- _RECORDS SUPPLIED_:
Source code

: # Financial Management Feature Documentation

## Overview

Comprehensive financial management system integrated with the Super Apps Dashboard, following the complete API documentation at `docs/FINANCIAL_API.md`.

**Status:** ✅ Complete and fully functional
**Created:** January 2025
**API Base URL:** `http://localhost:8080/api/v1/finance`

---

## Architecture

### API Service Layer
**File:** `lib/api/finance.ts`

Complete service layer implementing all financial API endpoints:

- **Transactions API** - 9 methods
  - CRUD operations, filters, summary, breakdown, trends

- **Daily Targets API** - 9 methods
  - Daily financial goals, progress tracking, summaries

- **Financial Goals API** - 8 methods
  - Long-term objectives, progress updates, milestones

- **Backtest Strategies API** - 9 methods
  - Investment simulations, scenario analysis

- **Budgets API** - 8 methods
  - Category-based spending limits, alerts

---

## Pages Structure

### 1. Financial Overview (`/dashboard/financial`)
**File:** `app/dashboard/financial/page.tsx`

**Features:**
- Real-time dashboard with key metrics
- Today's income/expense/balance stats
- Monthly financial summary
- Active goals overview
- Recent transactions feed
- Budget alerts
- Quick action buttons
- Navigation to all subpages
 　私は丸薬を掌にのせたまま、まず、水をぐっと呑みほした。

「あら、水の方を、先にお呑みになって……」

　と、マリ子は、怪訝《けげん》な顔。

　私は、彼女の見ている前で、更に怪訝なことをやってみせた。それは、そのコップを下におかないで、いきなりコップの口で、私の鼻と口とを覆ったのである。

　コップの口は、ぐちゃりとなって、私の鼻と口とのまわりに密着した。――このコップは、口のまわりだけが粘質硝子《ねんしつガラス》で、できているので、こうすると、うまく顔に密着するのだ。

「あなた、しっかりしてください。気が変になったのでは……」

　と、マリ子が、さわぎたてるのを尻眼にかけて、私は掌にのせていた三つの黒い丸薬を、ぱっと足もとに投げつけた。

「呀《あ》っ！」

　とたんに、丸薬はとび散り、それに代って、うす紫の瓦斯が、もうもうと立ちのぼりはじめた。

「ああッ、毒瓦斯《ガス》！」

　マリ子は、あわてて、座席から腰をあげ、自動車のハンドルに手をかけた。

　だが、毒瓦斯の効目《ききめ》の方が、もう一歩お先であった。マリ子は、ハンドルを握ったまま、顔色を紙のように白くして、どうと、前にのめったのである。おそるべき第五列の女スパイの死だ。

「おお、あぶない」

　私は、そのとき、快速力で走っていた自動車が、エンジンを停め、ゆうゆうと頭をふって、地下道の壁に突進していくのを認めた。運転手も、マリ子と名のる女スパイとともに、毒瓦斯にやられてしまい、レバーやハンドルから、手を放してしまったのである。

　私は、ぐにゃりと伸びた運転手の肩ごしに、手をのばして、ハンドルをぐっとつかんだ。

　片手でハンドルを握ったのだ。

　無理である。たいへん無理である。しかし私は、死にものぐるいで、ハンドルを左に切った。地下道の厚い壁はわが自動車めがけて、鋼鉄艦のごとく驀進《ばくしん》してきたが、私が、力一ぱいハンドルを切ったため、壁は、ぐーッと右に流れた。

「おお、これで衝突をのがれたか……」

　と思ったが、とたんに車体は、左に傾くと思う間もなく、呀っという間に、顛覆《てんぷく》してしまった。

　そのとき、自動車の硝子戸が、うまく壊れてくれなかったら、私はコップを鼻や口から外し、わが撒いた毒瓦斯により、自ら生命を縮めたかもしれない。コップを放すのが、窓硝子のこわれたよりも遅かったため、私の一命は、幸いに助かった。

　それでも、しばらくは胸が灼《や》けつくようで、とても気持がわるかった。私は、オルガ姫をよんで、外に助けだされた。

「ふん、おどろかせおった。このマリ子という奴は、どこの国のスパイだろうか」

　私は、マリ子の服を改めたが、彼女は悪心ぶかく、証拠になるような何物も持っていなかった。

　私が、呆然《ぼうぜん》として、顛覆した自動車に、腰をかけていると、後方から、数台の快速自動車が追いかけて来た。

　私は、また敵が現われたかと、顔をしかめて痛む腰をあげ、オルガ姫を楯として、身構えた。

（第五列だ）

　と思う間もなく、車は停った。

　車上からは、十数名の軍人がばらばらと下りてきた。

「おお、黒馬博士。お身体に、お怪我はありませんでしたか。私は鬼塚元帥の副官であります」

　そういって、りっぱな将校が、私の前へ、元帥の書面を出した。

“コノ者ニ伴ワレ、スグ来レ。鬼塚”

- _REQUIRED ACTION_: Rewrite the stretch from the line containing "それでも、しばらくは胸が灼《" through the end of the rows, switching "オルガ姫" to "オルガ王女" and changing nothing else.

- _WRITTEN RESPONSE_:
　それでも、しばらくは胸が灼《や》けつくようで、とても気持がわるかった。私は、オルガ王女をよんで、外に助けだされた。

「ふん、おどろかせおった。このマリ子という奴は、どこの国のスパイだろうか」

　私は、マリ子の服を改めたが、彼女は悪心ぶかく、証拠になるような何物も持っていなかった。

　私が、呆然《ぼうぜん》として、顛覆した自動車に、腰をかけていると、後方から、数台の快速自動車が追いかけて来た。

　私は、また敵が現われたかと、顔をしかめて痛む腰をあげ、オルガ王女を楯として、身構えた。

（第五列だ）

　と思う間もなく、車は停った。

　車上からは、十数名の軍人がばらばらと下りてきた。

「おお、黒馬博士。お身体に、お怪我はありませんでしたか。私は鬼塚元帥の副官であります」

　そういって、りっぱな将校が、私の前へ、元帥の書面を出した。

“コノ者ニ伴ワレ、スグ来レ。鬼塚”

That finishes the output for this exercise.